2. Electrolyte Solutions:
- The left electrolyte solution is Hg2^2+ with a concentration of 0.800M. This represents a solution of mercury(II) ions.
- The double vertical line (||) represents a salt bridge or a porous barrier that allows ion flow between the two compartments without mixing the solutions.
- The right electrolyte solution contains manganese(II) ions (Mn^2+) with a concentration of 0.375M, along with MnO4^- ions and hydrogen ions (H^+), both having concentrations of 0.650M and 1.00M, respectively.
Now, let's understand the overall cell reaction and the individual half-reactions happening at each electrode:
Overall Cell Reaction:
The overall cell reaction occurs between Hg2^2+ and MnO4^- to produce H^+ and Mn^2+ ions.
Half-Reactions:
1. At the left electrode:
Hg2^2+ (aq) + 2e^- → 2Hg(l)
Here, mercury(II) ions gain two electrons and are reduced to form liquid mercury metal.
2. At the right electrode:
8H^+ (aq) + MnO4^- (aq) + 5e^- → Mn^2+ (aq) + 4H2O (l)
In this half-reaction, manganese(VII) ions (MnO4^-) are reduced to manganese(II) ions (Mn^2+) in an acidic solution, while hydrogen ions (H^+) from the acidic solution are reduced to form water (H2O).
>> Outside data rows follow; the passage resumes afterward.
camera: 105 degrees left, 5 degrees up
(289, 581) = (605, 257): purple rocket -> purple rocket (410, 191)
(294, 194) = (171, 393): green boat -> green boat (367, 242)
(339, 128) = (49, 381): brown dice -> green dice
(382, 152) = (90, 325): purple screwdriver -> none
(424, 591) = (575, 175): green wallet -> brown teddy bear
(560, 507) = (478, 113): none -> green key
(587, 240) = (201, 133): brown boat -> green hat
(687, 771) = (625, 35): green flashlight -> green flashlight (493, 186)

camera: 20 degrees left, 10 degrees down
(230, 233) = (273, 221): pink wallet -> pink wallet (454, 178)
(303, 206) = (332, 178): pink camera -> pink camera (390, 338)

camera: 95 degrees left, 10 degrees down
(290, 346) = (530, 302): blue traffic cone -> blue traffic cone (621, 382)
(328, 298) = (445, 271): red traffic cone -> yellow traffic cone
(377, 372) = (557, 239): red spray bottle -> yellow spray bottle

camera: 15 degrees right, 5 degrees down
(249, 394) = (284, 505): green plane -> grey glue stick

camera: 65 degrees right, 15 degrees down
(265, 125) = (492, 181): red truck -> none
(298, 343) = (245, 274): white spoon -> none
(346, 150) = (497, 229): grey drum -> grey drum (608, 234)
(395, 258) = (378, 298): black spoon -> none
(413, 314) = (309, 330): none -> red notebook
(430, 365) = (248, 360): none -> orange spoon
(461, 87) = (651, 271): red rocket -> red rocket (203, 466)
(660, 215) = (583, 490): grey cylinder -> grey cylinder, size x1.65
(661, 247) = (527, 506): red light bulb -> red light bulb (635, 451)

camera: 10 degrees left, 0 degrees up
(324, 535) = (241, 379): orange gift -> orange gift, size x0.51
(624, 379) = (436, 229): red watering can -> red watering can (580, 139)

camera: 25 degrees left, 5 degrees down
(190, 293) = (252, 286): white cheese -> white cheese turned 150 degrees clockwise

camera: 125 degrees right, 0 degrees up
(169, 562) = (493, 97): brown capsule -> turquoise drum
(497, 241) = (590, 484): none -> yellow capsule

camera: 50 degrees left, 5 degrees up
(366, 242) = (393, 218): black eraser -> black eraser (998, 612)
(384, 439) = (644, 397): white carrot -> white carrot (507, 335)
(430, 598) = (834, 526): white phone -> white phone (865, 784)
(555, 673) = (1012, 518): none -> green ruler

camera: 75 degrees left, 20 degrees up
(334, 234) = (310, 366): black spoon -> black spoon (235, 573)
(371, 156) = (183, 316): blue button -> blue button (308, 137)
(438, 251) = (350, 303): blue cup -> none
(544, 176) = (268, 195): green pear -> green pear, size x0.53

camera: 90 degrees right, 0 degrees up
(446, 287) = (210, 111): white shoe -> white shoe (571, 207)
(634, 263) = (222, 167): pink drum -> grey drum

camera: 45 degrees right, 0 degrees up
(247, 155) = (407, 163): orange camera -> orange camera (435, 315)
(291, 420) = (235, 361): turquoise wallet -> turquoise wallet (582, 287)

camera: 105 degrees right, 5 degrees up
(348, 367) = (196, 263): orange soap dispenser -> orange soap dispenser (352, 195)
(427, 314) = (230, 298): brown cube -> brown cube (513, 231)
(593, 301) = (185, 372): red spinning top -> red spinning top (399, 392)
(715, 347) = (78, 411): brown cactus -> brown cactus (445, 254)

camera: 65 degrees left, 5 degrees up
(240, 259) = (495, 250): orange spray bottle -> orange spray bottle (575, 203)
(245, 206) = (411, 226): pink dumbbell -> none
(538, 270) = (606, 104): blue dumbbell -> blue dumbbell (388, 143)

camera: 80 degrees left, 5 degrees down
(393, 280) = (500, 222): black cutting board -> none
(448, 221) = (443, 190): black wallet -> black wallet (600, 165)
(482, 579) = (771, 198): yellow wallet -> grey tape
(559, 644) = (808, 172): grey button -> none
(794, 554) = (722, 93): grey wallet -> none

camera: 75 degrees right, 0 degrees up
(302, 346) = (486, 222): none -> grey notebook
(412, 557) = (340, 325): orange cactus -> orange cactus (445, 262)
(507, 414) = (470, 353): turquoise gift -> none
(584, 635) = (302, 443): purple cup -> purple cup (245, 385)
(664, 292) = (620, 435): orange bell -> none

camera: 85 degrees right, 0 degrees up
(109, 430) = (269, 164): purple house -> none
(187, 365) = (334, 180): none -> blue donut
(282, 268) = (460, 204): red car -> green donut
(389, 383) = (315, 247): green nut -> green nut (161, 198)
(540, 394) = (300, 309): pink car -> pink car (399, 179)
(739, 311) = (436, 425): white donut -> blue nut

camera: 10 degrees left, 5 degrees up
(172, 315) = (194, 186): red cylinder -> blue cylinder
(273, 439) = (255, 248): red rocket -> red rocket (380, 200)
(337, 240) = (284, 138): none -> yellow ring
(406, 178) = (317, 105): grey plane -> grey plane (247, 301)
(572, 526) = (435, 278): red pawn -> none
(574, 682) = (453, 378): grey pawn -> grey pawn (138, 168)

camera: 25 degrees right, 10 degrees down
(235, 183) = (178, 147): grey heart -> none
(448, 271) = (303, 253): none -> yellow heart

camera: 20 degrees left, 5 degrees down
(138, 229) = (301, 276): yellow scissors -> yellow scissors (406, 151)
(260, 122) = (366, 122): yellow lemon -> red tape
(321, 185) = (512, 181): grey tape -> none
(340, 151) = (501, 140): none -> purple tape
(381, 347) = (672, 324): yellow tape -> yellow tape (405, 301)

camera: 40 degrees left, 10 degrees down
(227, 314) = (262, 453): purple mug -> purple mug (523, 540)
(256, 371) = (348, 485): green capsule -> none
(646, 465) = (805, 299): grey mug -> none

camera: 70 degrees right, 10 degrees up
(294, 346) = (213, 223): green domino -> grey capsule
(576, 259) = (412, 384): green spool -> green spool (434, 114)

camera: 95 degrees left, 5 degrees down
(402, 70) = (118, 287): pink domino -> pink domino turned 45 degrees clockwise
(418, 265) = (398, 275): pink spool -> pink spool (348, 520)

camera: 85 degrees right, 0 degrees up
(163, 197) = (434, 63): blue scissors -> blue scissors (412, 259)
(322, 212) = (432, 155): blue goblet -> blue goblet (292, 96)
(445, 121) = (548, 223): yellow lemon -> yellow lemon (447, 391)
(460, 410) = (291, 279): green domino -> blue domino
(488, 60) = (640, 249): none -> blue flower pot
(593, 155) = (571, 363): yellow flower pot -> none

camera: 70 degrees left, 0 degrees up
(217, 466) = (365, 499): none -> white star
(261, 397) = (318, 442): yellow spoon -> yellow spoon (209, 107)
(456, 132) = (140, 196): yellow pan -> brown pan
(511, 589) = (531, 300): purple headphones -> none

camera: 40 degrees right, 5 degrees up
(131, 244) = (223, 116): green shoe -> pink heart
To determine the cell potential or electromotive force (EMF) of the electrochemical cell, you would need to know the standard reduction potentials for the half-reactions involved. These values are typically given in a standard reduction potential table. By subtracting the reduction potential of the left electrode from the reduction potential of the right electrode, you can determine the cell potential.
Please note that without the standard reduction potentials, it is not possible to calculate the exact cell potential in this case.